多数主板的默认设置中,如果监测到独立显卡就会自动屏蔽集成显卡,下列操作会让系统在检测到独显的同时使用核显。

  1. 开机后按 Del 键进入 BIOS -- Advanced -- System Agent (SA) Configuration(北桥)

  2. 进入Graphics Configuration(显示设置)

  3. 找到集成显卡相关的设置(如 iGPU、iGPUx 等字样),设置为启用(默认为 auto ),Primary Display(首选显卡)应设置为核显,将独显仅用作计算卡

驱动安装

飞牛应用商店安装

飞牛的软件商店中提供了 NVIDIA 显卡的驱动,但版本只是 560.28 (截至2025/4/30)。

驱动卸载

sudo apt purge nvidia-*  # 删除所有NVIDIA驱动包及配置文件
sudo apt autoremove      # 清理不再需要的依赖项
sudo /usr/bin/nvidia-uninstall  # 路径可能因安装方式不同而变化
sudo rmmod nvidia_drm nvidia_modeset nvidia  # 强制移除已加载的模块
sudo rm -f /etc/X11/xorg.conf              # Xorg主配置文件
sudo rm -rf /etc/X11/xorg.conf.d/10-nvidia*.conf  # 相关子配置
sudo rm /lib/modprobe.d/nvidia-installer-disable-nouveau.conf  # Nouveau黑名单
sudo update-initramfs -u                   # 更新initramfs以应用变更
# 防止系统自动加载开源Nouveau驱动
sudo echo "blacklist nouveau" >> /etc/modprobe.d/blacklist.conf
sudo echo "options nouveau modeset=0" >> /etc/modprobe.d/blacklist.conf
sudo update-initramfs -u

重启系统并验证 reboot

检查内核模块状态

lsmod | grep nvidia  # 应无输出

检查 APT 包列表

apt list --installed | grep nvidia  # 应无相关包

检查 nvidia-smi 命令应无输出

Debug:依赖错误且安装该依赖时无法覆盖文件

The following packages have unmet dependencies: libegl-nvidia0 :
Depends: libnvidia-egl-wayland1 but it is not going to be installed nvidia-egl-icd :
Depends: nvidia-egl-common but it is not going to be installed nvidia-kernel-support :
Depends: nvidia-modprobe (>= 535) but it is not going to be installed
E: Unmet dependencies.

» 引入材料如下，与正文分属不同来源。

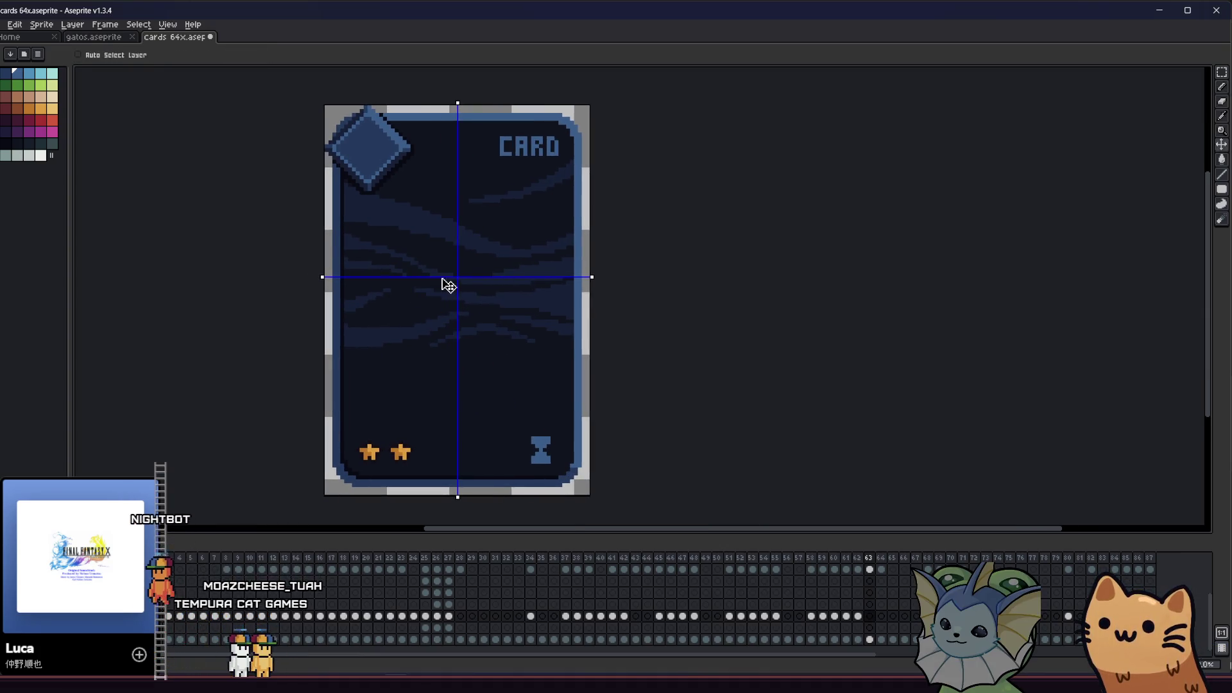
{"action": "key", "text": "plus"}
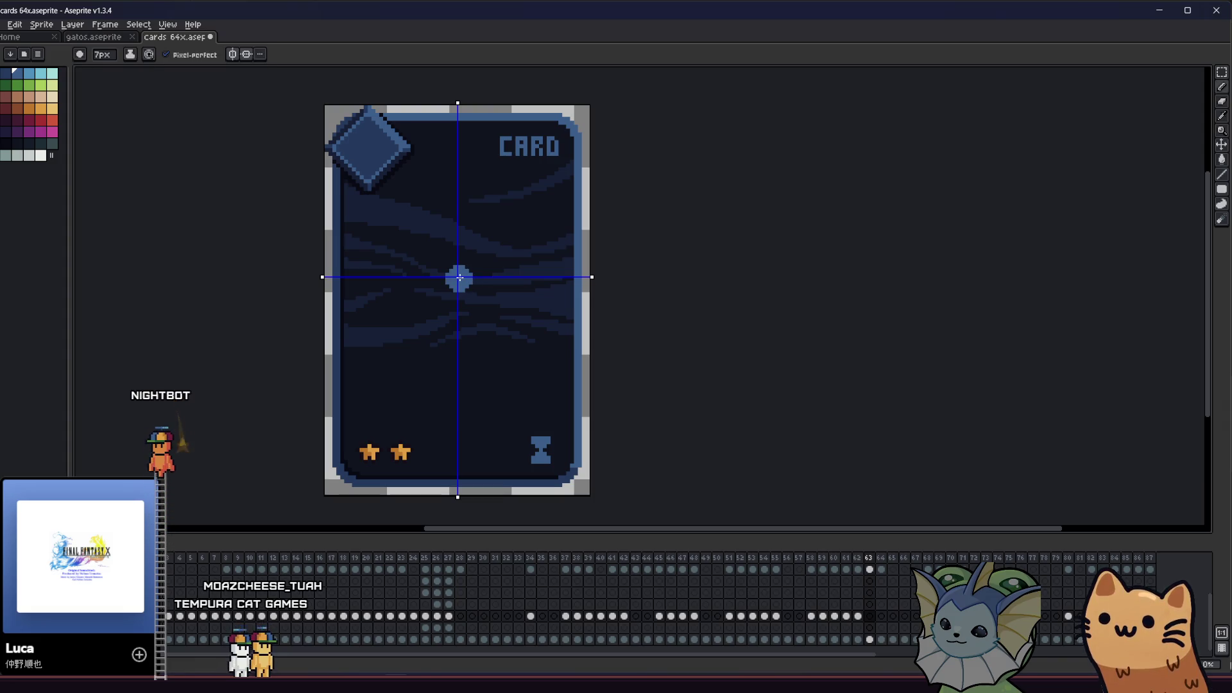
{"action": "key", "text": "minus"}
Draw the mirrored 6px infinity loops outward from the card centre, redrawing until right
{"action": "mouse_move", "coordinate": [457, 277]}
{"action": "left_mouse_down"}
{"action": "mouse_move", "coordinate": [504, 302]}
{"action": "mouse_move", "coordinate": [532, 257]}
{"action": "left_mouse_up"}
{"action": "key", "text": "ctrl+z"}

Try 'apt --fix-broken install' with no packages (or specify a solution).

强制覆盖安装,安装写入后继续卸载即可:

sudo dpkg -i --force-overwrite /var/cache/apt/archives/nvidia-egl-common_535.216.01-1~deb12u1_amd64.deb \
/var/cache/apt/archives/libnvidia-egl-wayland1_1%3a1.1.10-1_amd64.deb \
/var/cache/apt/archives/nvidia-modprobe_535.161.07-1~deb12u1_amd64.deb

run 手动安装

  1. 安装必要依赖(安装文档位于驱动下载页面的下方)

apt-get update   #更新软件列表
apt-get install -y gcc
  1. 驱动下载

    1. 前往 NVIDIA 官网下载驱动:https://www.nvidia.cn/geforce/drivers/,选择 Linux 系统的生产分支版本

    2. 将 .run 文件上传到 飞牛OS 上。

  2. 安装驱动

chmod +x ./NVIDIA-Linux-x86_64-*.run
./NVIDIA-Linux-x86_64-*.run

注意:

  • 应选择安装专有驱动(NVIDIA Proprietary)而不是开源驱动(MIT/GPL)以实现全面的 CUDA 功能

  • 安装时需要编译内核组件

  • 安装过程可能提示无法生成 32 位配置文件,可忽略

  • 不需要生成 Xorg 配置文件,因为飞牛目前没有本地图形化界面

Debug:无法找到内核资源文件

ERROR: Unable to find the kernel source tree for the currently running kernel. Please make sure you have installed the kernel source files for your kernel and that they are properly configured; on Red Hat Linux systems, for example, be sure you have the 'kernel-source' or 'kernel-devel' RPM installed. If you know the correct kernel source files are installed, you may specify the kernel source path with the '--kernel-source-path' command line option.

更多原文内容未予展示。